Now, that I understand. I have children, and grandchildren – I fully understand multiple things happening at once. Let’s break this example apart and take a look at what is really happening.
HUGO is a reference standard, so let’s start there as our basis for comparison.
In the L69 variant we have the following sequence.
We see two distinct things happening in this sequence. First, we have the deletion of two Gs, and secondly, we have the insertion of one additional TG. According to Dr. Mittelman, both of these events are STRs, multiple insertions or deletions, and neither are point mutations or SNPs, so neither of these should really have SNP names, they should have STR type of names.
Let’s look at the L159 variant.
In this case, we have the GG insertion and then we have a TG deletion.
In both cases, L69 and L159, the actual length of the DNA sequence remains the same as the reference, but the contents are different. Both had 2 nucleotides removed and 2 added.

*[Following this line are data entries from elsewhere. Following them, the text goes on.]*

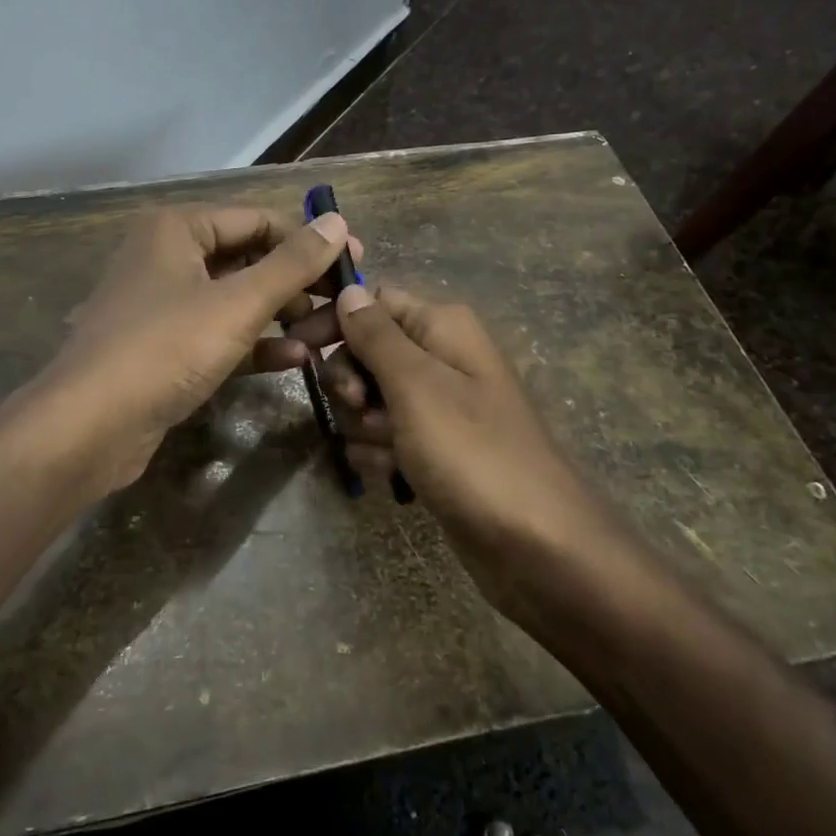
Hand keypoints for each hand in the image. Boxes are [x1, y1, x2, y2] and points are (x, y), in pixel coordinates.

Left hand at [14, 205, 359, 501]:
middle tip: (343, 303)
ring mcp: (163, 305)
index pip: (258, 220)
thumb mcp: (237, 304)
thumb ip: (291, 264)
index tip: (355, 262)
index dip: (308, 240)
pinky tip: (297, 360)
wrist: (89, 427)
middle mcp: (167, 257)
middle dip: (296, 282)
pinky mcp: (163, 348)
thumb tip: (339, 224)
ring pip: (235, 299)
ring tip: (326, 334)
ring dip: (281, 315)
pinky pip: (218, 334)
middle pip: (247, 259)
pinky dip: (255, 344)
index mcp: (177, 229)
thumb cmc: (165, 348)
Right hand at [312, 284, 631, 608]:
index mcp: (442, 327)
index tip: (299, 349)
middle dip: (351, 384)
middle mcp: (440, 358)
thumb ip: (375, 334)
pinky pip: (384, 438)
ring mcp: (437, 408)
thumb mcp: (416, 385)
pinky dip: (380, 456)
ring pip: (368, 400)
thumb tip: (347, 288)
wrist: (536, 546)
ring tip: (391, 454)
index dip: (335, 321)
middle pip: (365, 353)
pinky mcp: (432, 450)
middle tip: (361, 410)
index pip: (372, 301)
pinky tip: (394, 479)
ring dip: (364, 427)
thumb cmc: (472, 452)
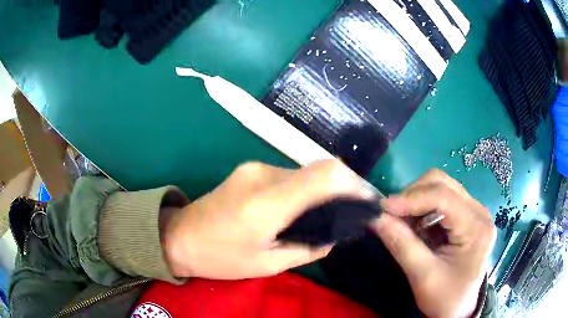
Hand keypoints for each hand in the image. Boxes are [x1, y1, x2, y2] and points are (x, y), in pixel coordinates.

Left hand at [162, 160, 375, 279]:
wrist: (178, 237)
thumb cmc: (219, 258)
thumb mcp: (267, 264)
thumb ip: (308, 249)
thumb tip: (334, 236)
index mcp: (267, 203)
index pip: (324, 175)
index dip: (354, 183)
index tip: (368, 200)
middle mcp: (263, 175)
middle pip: (317, 170)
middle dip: (342, 188)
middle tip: (352, 211)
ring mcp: (254, 168)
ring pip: (303, 172)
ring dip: (322, 189)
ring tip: (330, 213)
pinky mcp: (250, 169)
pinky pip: (288, 176)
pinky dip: (304, 189)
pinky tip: (304, 208)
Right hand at [370, 170, 495, 317]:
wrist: (459, 308)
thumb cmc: (445, 298)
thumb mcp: (423, 276)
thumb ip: (402, 245)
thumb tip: (376, 218)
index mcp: (476, 228)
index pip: (444, 197)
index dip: (411, 198)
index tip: (383, 208)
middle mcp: (479, 212)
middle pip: (443, 183)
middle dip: (413, 195)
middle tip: (392, 215)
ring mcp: (475, 211)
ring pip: (441, 186)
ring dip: (417, 199)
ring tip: (403, 221)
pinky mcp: (467, 216)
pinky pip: (442, 199)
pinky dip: (423, 207)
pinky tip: (416, 224)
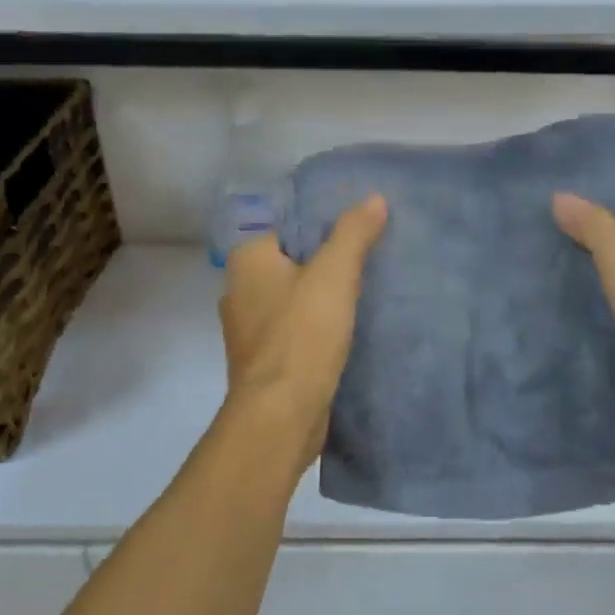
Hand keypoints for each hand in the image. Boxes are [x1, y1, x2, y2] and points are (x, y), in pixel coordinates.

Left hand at [218, 195, 388, 475]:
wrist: (281, 416)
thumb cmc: (302, 335)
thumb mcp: (334, 275)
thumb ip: (353, 233)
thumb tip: (374, 198)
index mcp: (247, 260)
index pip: (289, 226)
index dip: (326, 223)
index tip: (362, 227)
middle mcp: (240, 290)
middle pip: (294, 261)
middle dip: (329, 261)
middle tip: (373, 256)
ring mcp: (250, 329)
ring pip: (296, 297)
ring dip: (325, 296)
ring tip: (369, 290)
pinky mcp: (266, 360)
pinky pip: (297, 328)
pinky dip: (320, 325)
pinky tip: (350, 328)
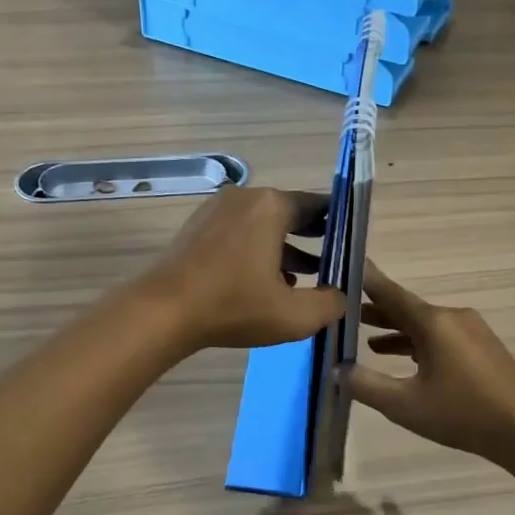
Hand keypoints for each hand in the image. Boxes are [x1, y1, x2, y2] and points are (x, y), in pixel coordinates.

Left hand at [138, 186, 345, 350]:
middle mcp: (245, 198)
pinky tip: (263, 283)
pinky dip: (255, 251)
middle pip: (289, 214)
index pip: (317, 206)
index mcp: (271, 206)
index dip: (339, 226)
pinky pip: (238, 234)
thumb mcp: (294, 316)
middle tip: (332, 262)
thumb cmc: (233, 306)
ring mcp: (216, 210)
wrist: (163, 312)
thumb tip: (340, 296)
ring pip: (262, 226)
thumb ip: (330, 304)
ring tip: (301, 280)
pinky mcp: (197, 228)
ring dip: (283, 249)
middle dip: (312, 239)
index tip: (352, 245)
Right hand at [348, 263, 514, 461]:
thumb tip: (336, 370)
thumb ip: (366, 385)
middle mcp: (452, 317)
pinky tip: (408, 360)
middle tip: (345, 311)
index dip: (366, 280)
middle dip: (377, 311)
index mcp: (433, 322)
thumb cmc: (462, 413)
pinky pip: (442, 337)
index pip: (390, 293)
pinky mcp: (482, 348)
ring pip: (425, 325)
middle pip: (407, 309)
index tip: (346, 264)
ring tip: (370, 343)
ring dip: (398, 332)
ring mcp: (471, 331)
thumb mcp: (404, 405)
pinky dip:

The good news is, as a consumer, that you don’t really need to know this, not at this level. The even better news is that with the new discoveries forthcoming, whether they be STRs or SNPs, at the leafy end of the branch, they are often now overlapping with SNPs becoming much more genealogically useful. In the past, if you were looking at a genetics mutation timeline, you had STRs that covered current to 1000 years, then nothing, then beginning at 5,000 or 10,000 years, you have SNPs that were haplogroup defining.

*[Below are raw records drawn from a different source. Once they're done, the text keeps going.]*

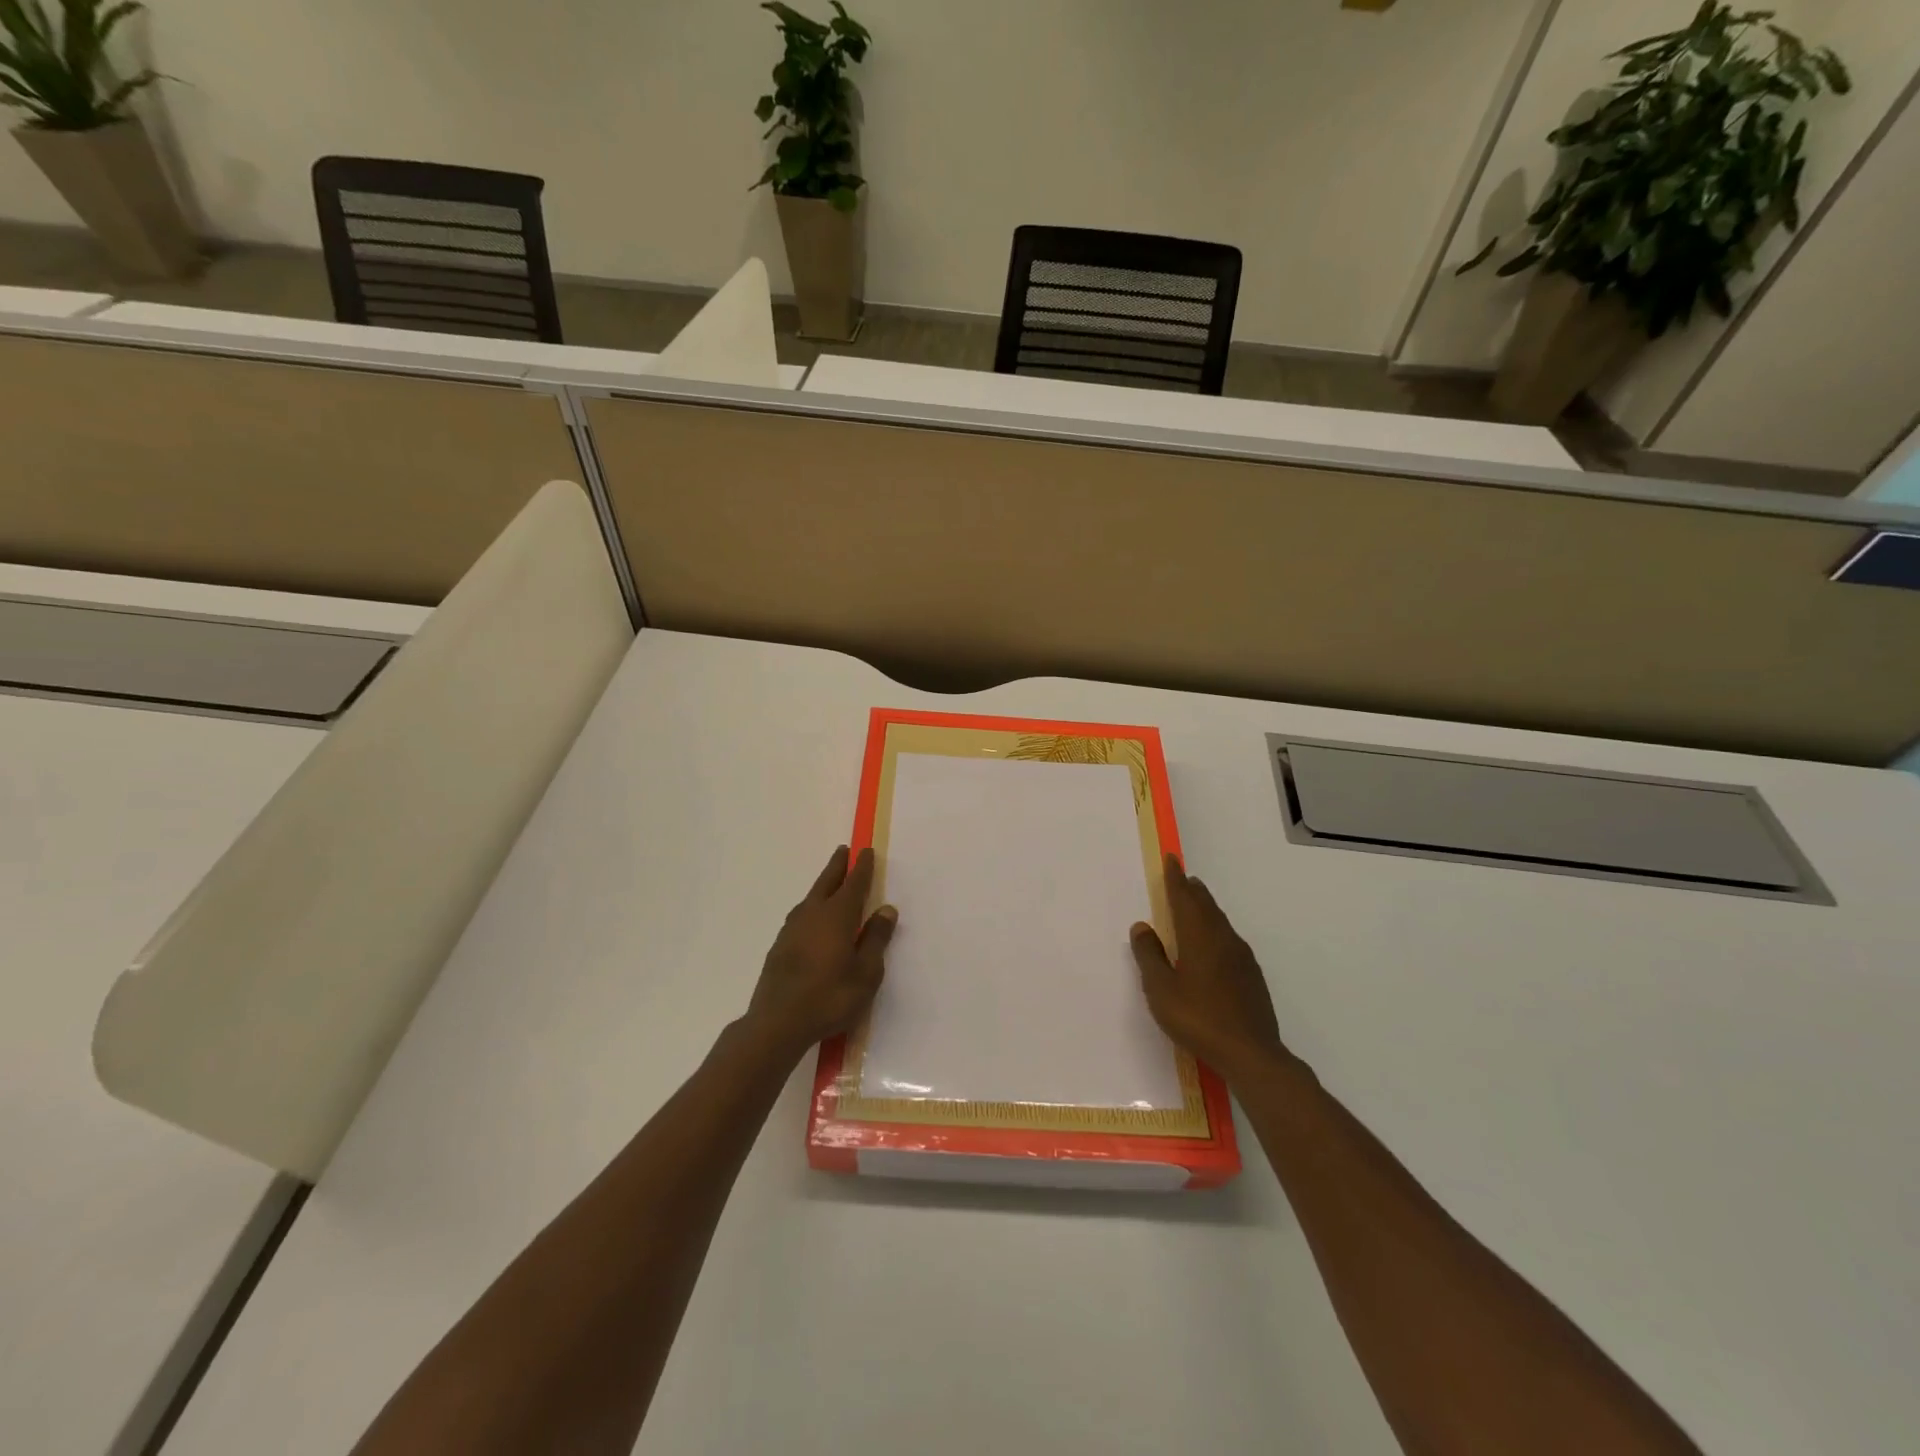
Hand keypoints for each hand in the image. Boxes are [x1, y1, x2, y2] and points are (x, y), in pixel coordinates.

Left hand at [745, 846, 895, 1058]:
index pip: (853, 884)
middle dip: (837, 866)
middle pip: (827, 882)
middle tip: (844, 851)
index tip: (866, 851)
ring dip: (823, 885)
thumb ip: (876, 939)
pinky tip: (813, 919)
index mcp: (837, 916)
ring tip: (831, 882)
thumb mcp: (866, 973)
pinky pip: (801, 915)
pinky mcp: (780, 945)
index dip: (862, 867)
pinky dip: (811, 907)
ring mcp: (792, 929)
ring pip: (811, 897)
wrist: (777, 1023)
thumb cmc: (830, 997)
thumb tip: (886, 909)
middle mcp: (812, 914)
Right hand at [1130, 854, 1286, 1083]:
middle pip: (1206, 905)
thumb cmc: (1198, 1018)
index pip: (1185, 898)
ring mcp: (1241, 957)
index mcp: (1199, 936)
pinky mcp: (1251, 975)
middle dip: (1192, 890)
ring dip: (1205, 909)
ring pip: (1220, 921)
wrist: (1251, 1053)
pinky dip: (1215, 929)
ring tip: (1194, 905)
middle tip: (1182, 879)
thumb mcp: (1161, 989)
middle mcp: (1223, 939)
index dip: (1175, 879)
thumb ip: (1149, 956)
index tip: (1171, 860)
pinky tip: (1212, 944)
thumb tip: (1142, 926)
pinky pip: (1229, 939)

That gap has been steadily shrinking, and today, there often is no gap, the chasm is gone, and we’re discovering freshly hatched recently-occurring SNPs on a daily basis.
The day is fast approaching when you’ll want the full Y sequence, not to further define your haplogroup, but to further delineate your genealogy lines. You’ll have two tools to do that, SNPs and STRs both, not just one.
I want to thank Dr. Mittelman for his generous assistance with this article.